Die wichtigste Frage aber lautet: Warum stehen solche verbalen „Armutszeugnisse“ (FDP-Presseerklärung vom 31. 5.) so selten in den Zeitungen? Die Antwort ist ganz einfach. Die FDP ist eine kleine Oppositionspartei, die ständig gegen mangelnde Präsenz in der Öffentlichkeit ankämpfen muss. Je geringer der Einfluss, desto größer und gröber die „Phrasendrescherei“ (FDP, 30. 5.).

In Sachen Law-and-order-Geschwätz lässt sich jedoch einer nicht einfach so rechts überholen: der CDU-Politiker Kurt Wansner. Der Kreuzberger Abgeordnete findet es laut einer Pressemitteilung vom Donnerstag „unerträglich“, dass die Bürgermeisterin von Friedrichshain-Kreuzberg, Cornelia Reinauer (PDS), und der dortige Stadtrat Franz Schulz (Bündnis 90/Grüne) ehemalige BewohnerInnen des Wohnprojekts in der Yorckstraße 59 im Künstlerhaus Bethanien dulden.

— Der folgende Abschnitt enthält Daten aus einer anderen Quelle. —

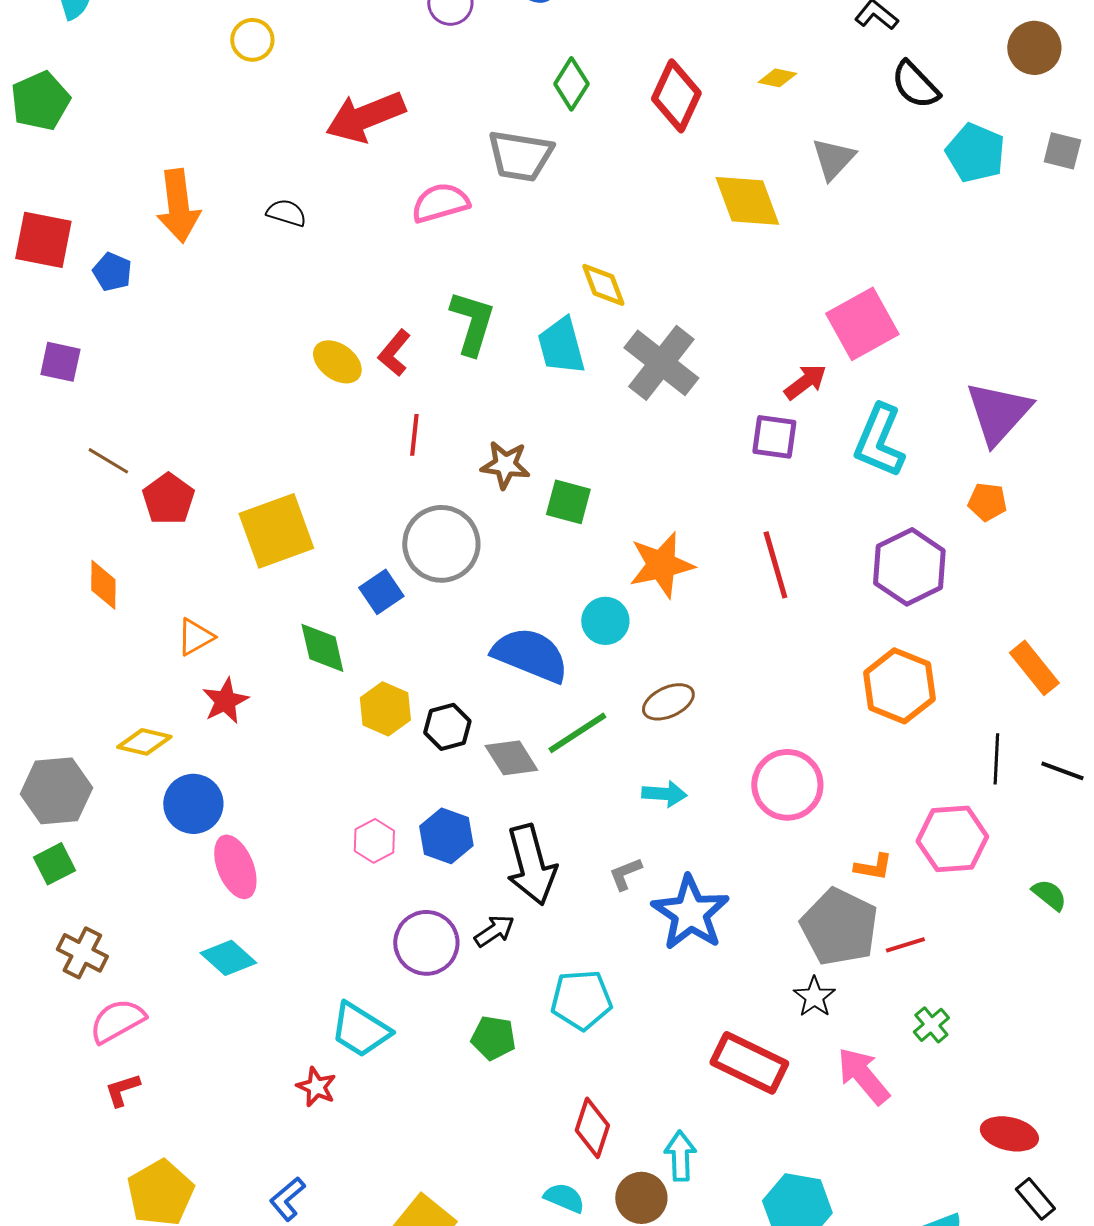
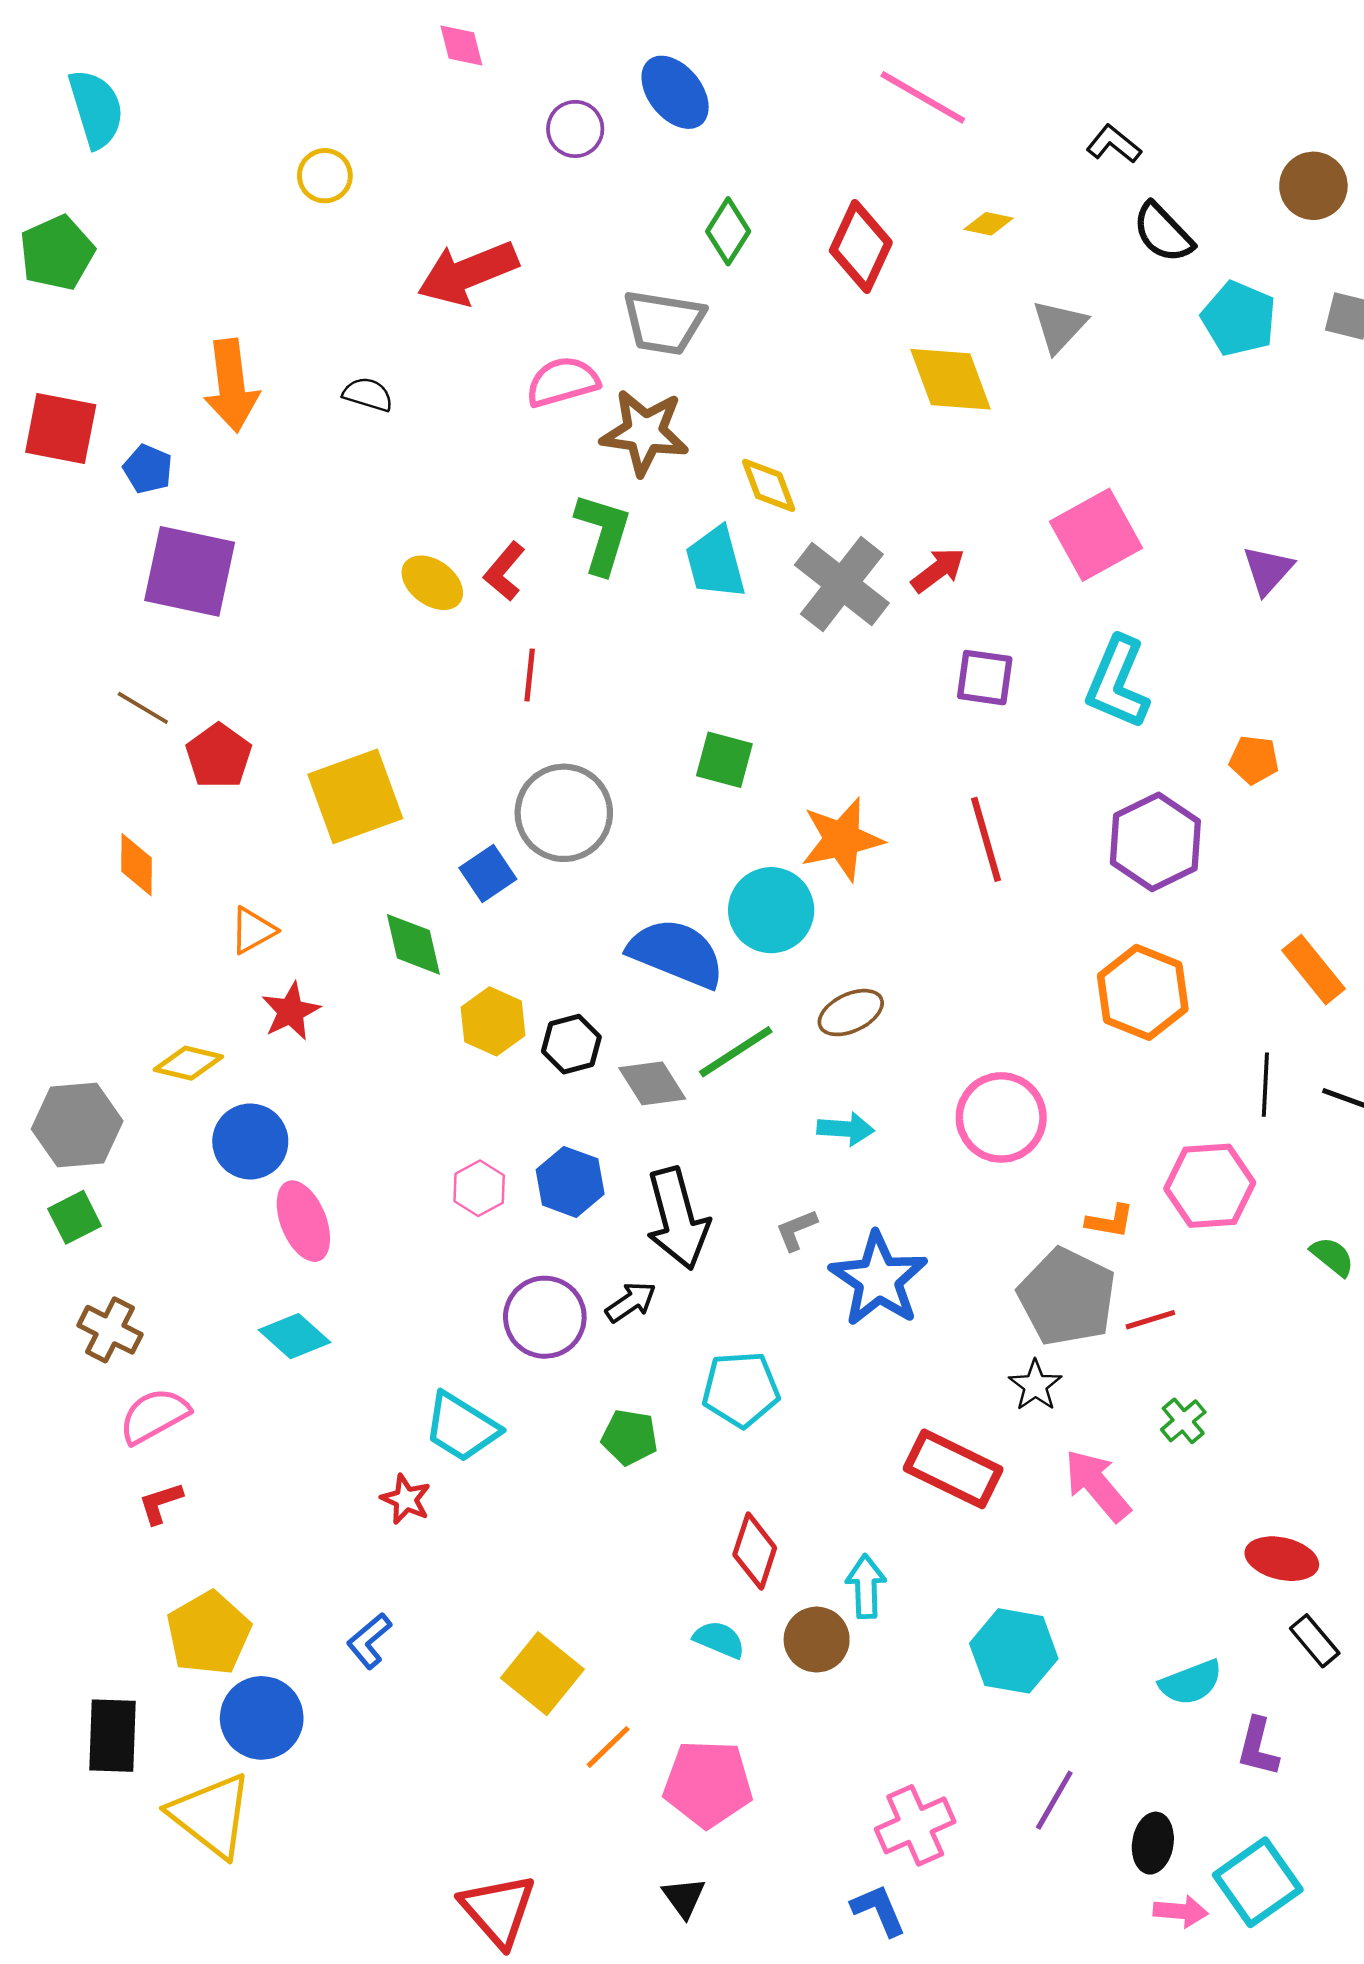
purple square: (60, 362) -> (190, 571), moved, size x1.8
red arrow: (805, 382) -> (938, 570), moved
purple triangle: (998, 413) -> (1268, 570), moved, size x0.6
brown star: (505, 465) -> (645, 432), moved, size x1.4
cyan circle: (605, 621) -> (771, 910), size x1.4

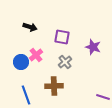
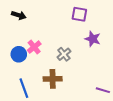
black arrow: (30, 27) -> (19, 15), moved
purple square: (62, 37) -> (79, 14), moved

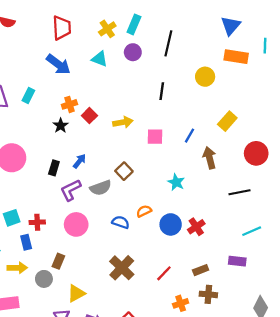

Für Wansners Ablehnung ließen sich womöglich gute Gründe finden. Doch er sucht sie nicht, sondern lässt seinen Bauch sprechen: „Sie gewähren Kriminellen (…) Unterschlupf. Die vagabundierenden, zerstörerischen Kräfte haben nach der Räumung der Yorckstraße 59 mit Reinauer und Schulz Fürsprecher gefunden, die lieber Chaoten als Arbeitslosen, die es leider massenhaft in Kreuzberg gibt, eine Perspektive geben.“ Und wer „Kriminellen“ „Unterschlupf“ bietet, macht sich der „Komplizenschaft“ schuldig. Damit wären wir wieder bei Martin Lindner.

Die muffige Räuber-und-Gendarm-Rhetorik aus Frontstadt-Zeiten werden FDP und CDU auch künftig an die Redaktionen verschicken. Deshalb werden die hiesigen Parteien auch in den kommenden Monaten ihr „niederträchtiges Doppelspiel“ (CDU) treiben, um ihre „Bankrotterklärung“ (CDU) trotz „Gefahr in Verzug“ (CDU) mittels „Blendwerk“ (FDP) und „Krokodilstränen“ (CDU) zu verschleiern. „Dies ist pure Heuchelei und hat mit verantwortungsvoller Politik nichts zu tun“ (CDU).